Here is an example of an Ada procedure where three exceptions may be raised, and how those exceptions are handled. Note that negative_rainfall is a user-defined and user-raised exception, and that end_error is handled non-locally.

procedure main is 
    type 
        month is (jan, feb, mar, apr, may, jun, jul, aug, sep, oct,
    nov, dec); 
        rainfall: array (month) of float; 
    negative_rainfall: exception; 

    procedure input_data is 
    begin 
        for amonth in month 
            loop 
                begin 
                    get(rainfall(amonth)); 
                    if rainfall(amonth) < 0.0 then raise negative_rainfall 
                exception 
                    when data_error => rainfall(amonth) := 0.0; 
                    when negative_rainfall => rainfall(amonth) := 0.0; 
    
                end; 
            end loop; 
    end; 

begin 
    ... 
exception 
    when end_error => put("Insufficient data"); 
    when others => put("Unknown catastrophic error"); 
end

THE "EIFFEL" WAY TO USE EXCEPTIONS

It is bad programming style to use exceptions in place of regular testing for alternative cases, e.g. for end-of-file, or for leap years in software that processes dates.

The language Eiffel enforces a rule of good programming style, that the only ways to leave an exception-handler are

to execute the failed operation again, or
to propagate the exception.

With re-execution (called retry), after raising e1 and executing C1, C would be executed again. With propagation (called reraise), after raising e1 and executing C1, C1' would then be executed.

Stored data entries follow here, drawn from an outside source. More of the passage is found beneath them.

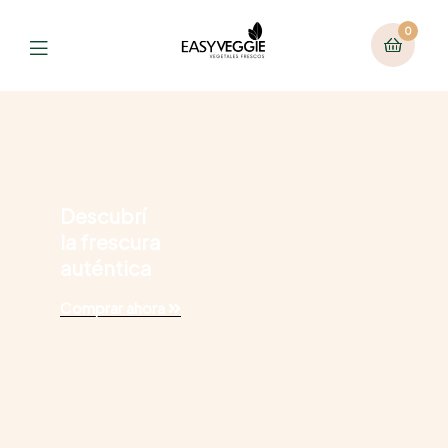
0
Descubrí
la frescura
auténtica
Comprar ahora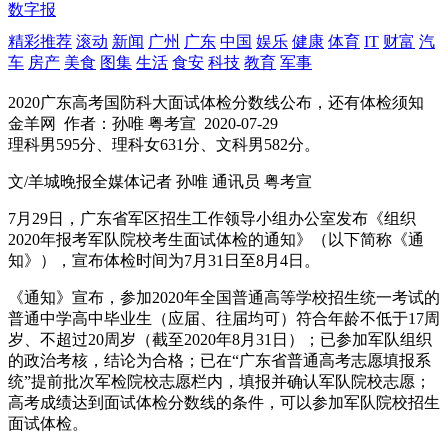
数字报
精彩推荐
滚动
新闻
广州
广东
中国
娱乐
健康
体育
IT
财富
汽
车
房产
美食
图集
生活
食安
科技
教育
军事
2020广东高考国防科大面试体检分数线公布，还有体检须知
金羊网
作者：孙唯 粤考宣
2020-07-29
理科男595分、理科女631分、文科男582分。
文/羊城晚报全媒体记者 孙唯 通讯员 粤考宣
7月29日，广东省军区招生工作领导小组办公室发布《组织
2020年报考军队院校考生面试体检的通知》（以下简称《通
知》），宣布体检时间为7月31日至8月4日。
《通知》宣布，参加2020年全国普通高等学校招生统一考试的
普通中学高中毕业生（应届、往届均可）符合年龄不低于17周
岁、不超过20周岁（截至2020年8月31日）；已参加军队组织
的政治考核，结论为合格；已在“广东省普通高考志愿填报系
统”提前批次军检院校志愿栏内，填报并确认军队院校志愿；
高考成绩达到面试体检分数线的条件，可以参加军队院校招生
面试体检。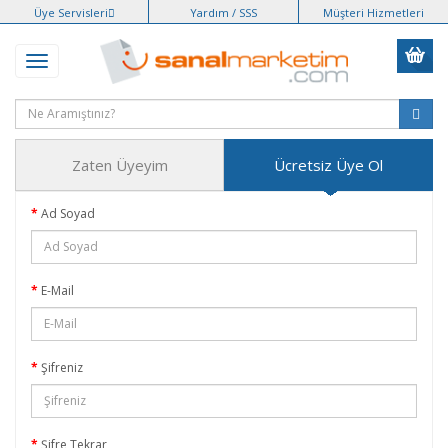
Üye Servisleri
Yardım / SSS
Müşteri Hizmetleri
Zaten Üyeyim
Ücretsiz Üye Ol
Ad Soyad
E-Mail
Şifreniz
Şifre Tekrar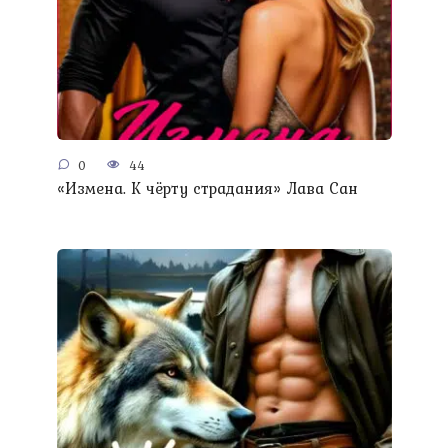
0
44
«Измена. К чёрту страдания» Лава Сан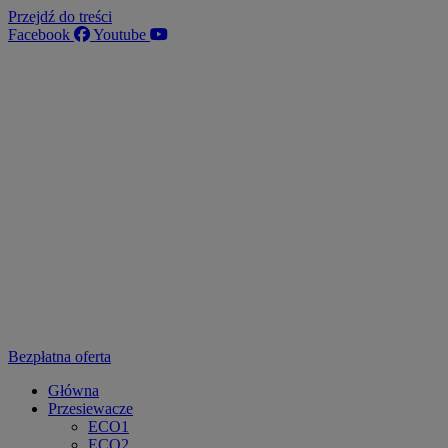
Przejdź do treści
Facebook
Youtube
Bezpłatna oferta
Główna
Przesiewacze
ECO1
ECO2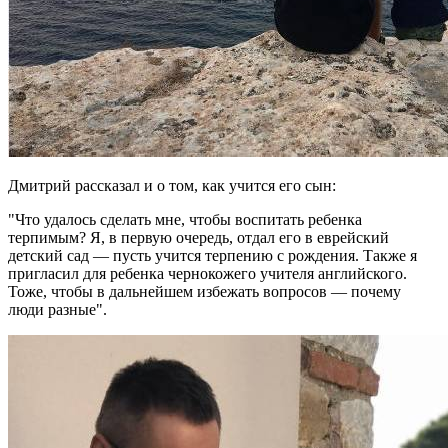
Дмитрий рассказал и о том, как учится его сын:
"Что удалось сделать мне, чтобы воспитать ребенка
терпимым? Я, в первую очередь, отдал его в еврейский
детский сад — пусть учится терпению с рождения. Также я
пригласил для ребенка чернокожего учителя английского.
Тоже, чтобы в дальнейшем избежать вопросов — почему
люди разные".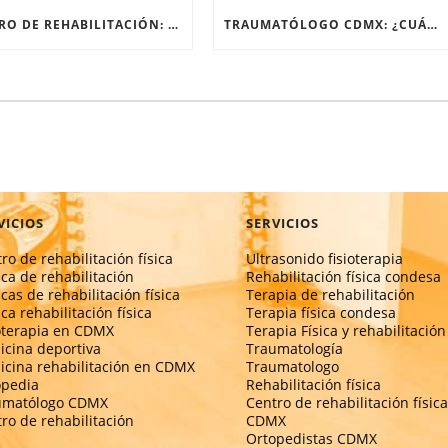
CENTRO DE REHABILITACIÓN: ¿QUÉ PASA EN SU PRIMERA SESIÓN?
TRAUMATÓLOGO CDMX: ¿CUÁNDO EL DOLOR DE RODILLA NECESITA UN ESPECIALISTA?
VICIOS
SERVICIOS
ro de rehabilitación física
Ultrasonido fisioterapia
ica de rehabilitación
Rehabilitación física condesa
icas de rehabilitación física
Terapia de rehabilitación
ica rehabilitación física
Terapia física condesa
oterapia en CDMX
Terapia Física y rehabilitación
cina deportiva
Traumatología
cina rehabilitación en CDMX
Traumatologo
opedia
Rehabilitación física
umatólogo CDMX
Centro de rehabilitación física
ro de rehabilitación
CDMX
Ortopedistas CDMX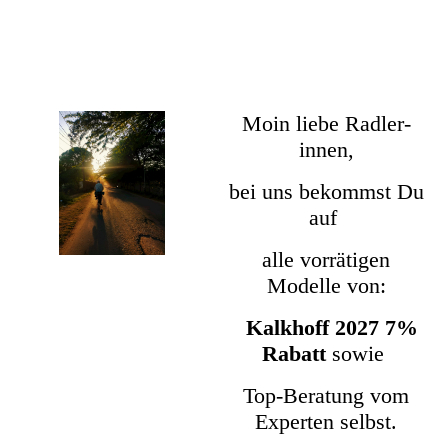
Moin liebe Radler-
innen,
bei uns bekommst Du
auf
alle vorrätigen
Modelle von:
Kalkhoff 2027 7%
Rabatt
sowie
Top-Beratung
vom
Experten selbst.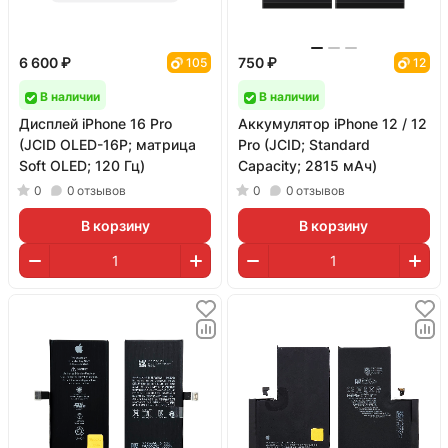
6 600 ₽
750 ₽
105
12
В наличии
В наличии
Дисплей iPhone 16 Pro
Аккумулятор iPhone 12 / 12
(JCID OLED-16P; матрица
Pro (JCID; Standard
Soft OLED; 120 Гц)
Capacity; 2815 мАч)
0
0
отзывов
0
0
отзывов
В корзину
В корзину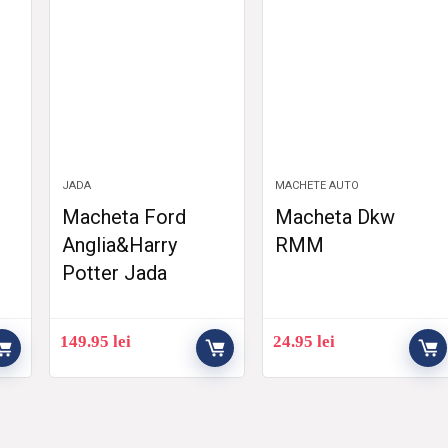
JADA
MACHETE AUTO
Macheta Ford
Macheta Dkw
Anglia&Harry
RMM
Potter Jada
149.95
lei
24.95
lei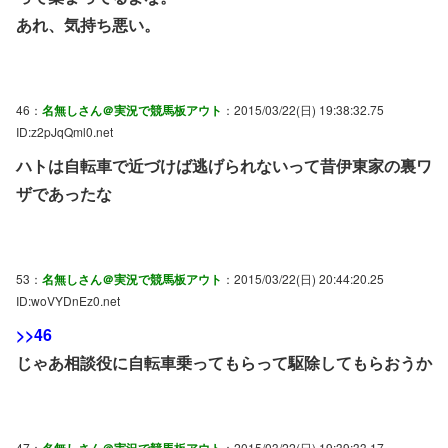
あれ、気持ち悪い。
46：
名無しさん＠実況で競馬板アウト
：2015/03/22(日) 19:38:32.75
ID:z2pJqQml0.net
ハトは自転車で近づけば逃げられないって昔伊東家の裏ワ
ザであったな
53：
名無しさん＠実況で競馬板アウト
：2015/03/22(日) 20:44:20.25
ID:woVYDnEz0.net
>>46
じゃあ相談役に自転車乗ってもらって駆除してもらおうか
47：
名無しさん＠実況で競馬板アウト
：2015/03/22(日) 19:39:33.17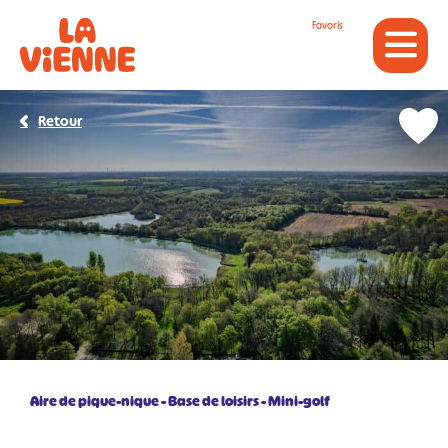
Panneau de gestion des cookies
Favoris
Retour
Aire de pique-nique
Base de loisirs
Mini-golf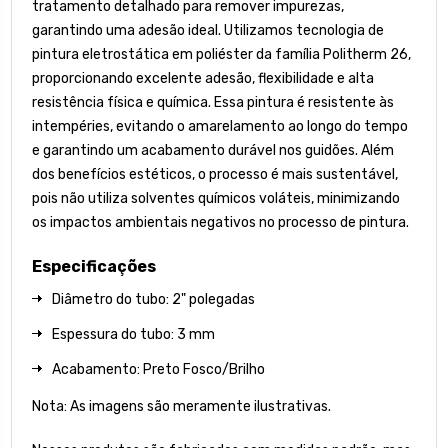
tratamento detalhado para remover impurezas,
garantindo uma adesão ideal. Utilizamos tecnologia de
pintura eletrostática em poliéster da família Politherm 26,
proporcionando excelente adesão, flexibilidade e alta
resistência física e química. Essa pintura é resistente às
intempéries, evitando o amarelamento ao longo do tempo
e garantindo um acabamento durável nos guidões. Além
dos benefícios estéticos, o processo é mais sustentável,
pois não utiliza solventes químicos voláteis, minimizando
os impactos ambientais negativos no processo de pintura.
Especificações
Diâmetro do tubo: 2" polegadas
Espessura do tubo: 3 mm
Acabamento: Preto Fosco/Brilho
Nota: As imagens são meramente ilustrativas.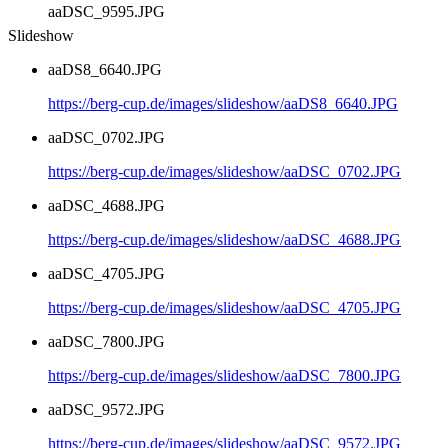
aaDSC_9595.JPG
Slideshow
aaDS8_6640.JPG
https://berg-cup.de/images/slideshow/aaDS8_6640.JPG
aaDSC_0702.JPG
https://berg-cup.de/images/slideshow/aaDSC_0702.JPG
aaDSC_4688.JPG
https://berg-cup.de/images/slideshow/aaDSC_4688.JPG
aaDSC_4705.JPG
https://berg-cup.de/images/slideshow/aaDSC_4705.JPG
aaDSC_7800.JPG
https://berg-cup.de/images/slideshow/aaDSC_7800.JPG
aaDSC_9572.JPG
https://berg-cup.de/images/slideshow/aaDSC_9572.JPG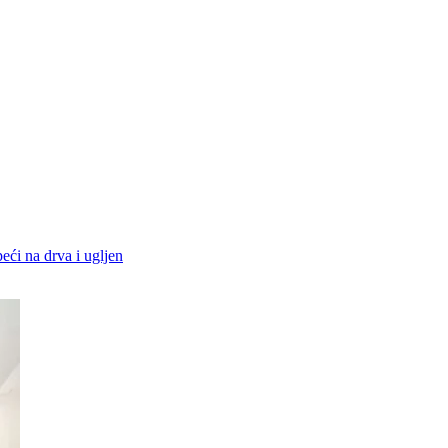
peći na drva i ugljen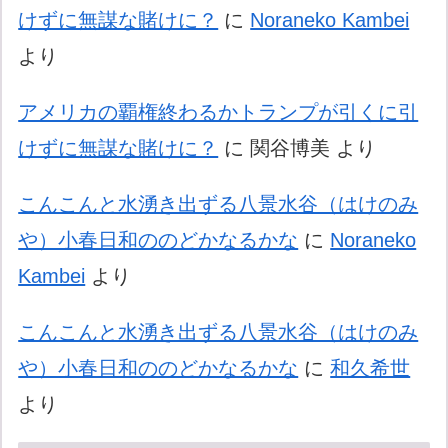
けずに無謀な賭けに？
に
Noraneko Kambei
より
アメリカの覇権終わるかトランプが引くに引
けずに無謀な賭けに？
に
関谷博美
より
こんこんと水湧き出ずる八景水谷（はけのみ
や）小春日和ののどかなるかな
に
Noraneko
Kambei
より
こんこんと水湧き出ずる八景水谷（はけのみ
や）小春日和ののどかなるかな
に
和久希世
より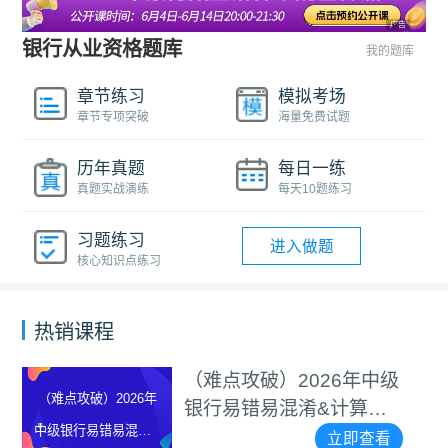
广告
银行从业资格题库
我的题库
章节练习
模拟考场
章节专项突破
海量免费试题
历年真题
每日一练
真题实战演练
每天10题练习
习题练习
进入做题
核心知识点练习
热销课程
（难点攻破）2026年中级
（难点攻破）2026年
银行易错易混淆&计算题
中级银行易错易混淆&
等专项突破视频
立即查看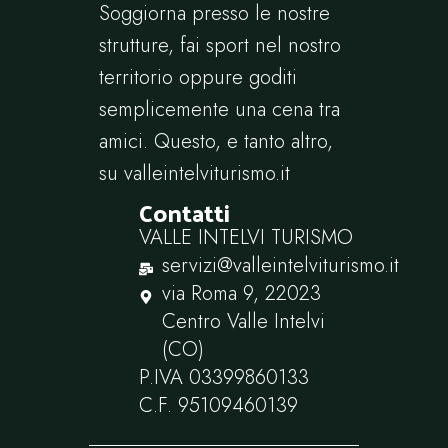
Soggiorna presso le nostre
strutture, fai sport nel nostro
territorio oppure goditi
semplicemente una cena tra
amici. Questo, e tanto altro,
su
valleintelviturismo.it
Contatti
VALLE INTELVI TURISMO
servizi@valleintelviturismo.it
via Roma 9, 22023
Centro Valle Intelvi
(CO)
P.IVA ‭03399860133‬
C.F. ‭95109460139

The use of exceptions in the Ada example above does not meet the Eiffel criteria.

In general, there are two main opinions on programming style in the presence of errors. The first attitude is that code should be written defensively, and as many errors as possible should be handled, even if they cannot be fixed completely.
The second attitude is that errors should be revealed as quickly as possible, so that they can be fixed properly.

For example, according to the first attitude, one should write

    
for (i = 0; i <= 10; i++) { ... }

According to the second attitude one should write

 
for (i = 0; i != 10; i++) { ... }

Suppose that the code inside the loop erroneously modifies i to have a value greater than 10. The first approach will hide this error, while the second will reveal it to the user, by causing an infinite loop.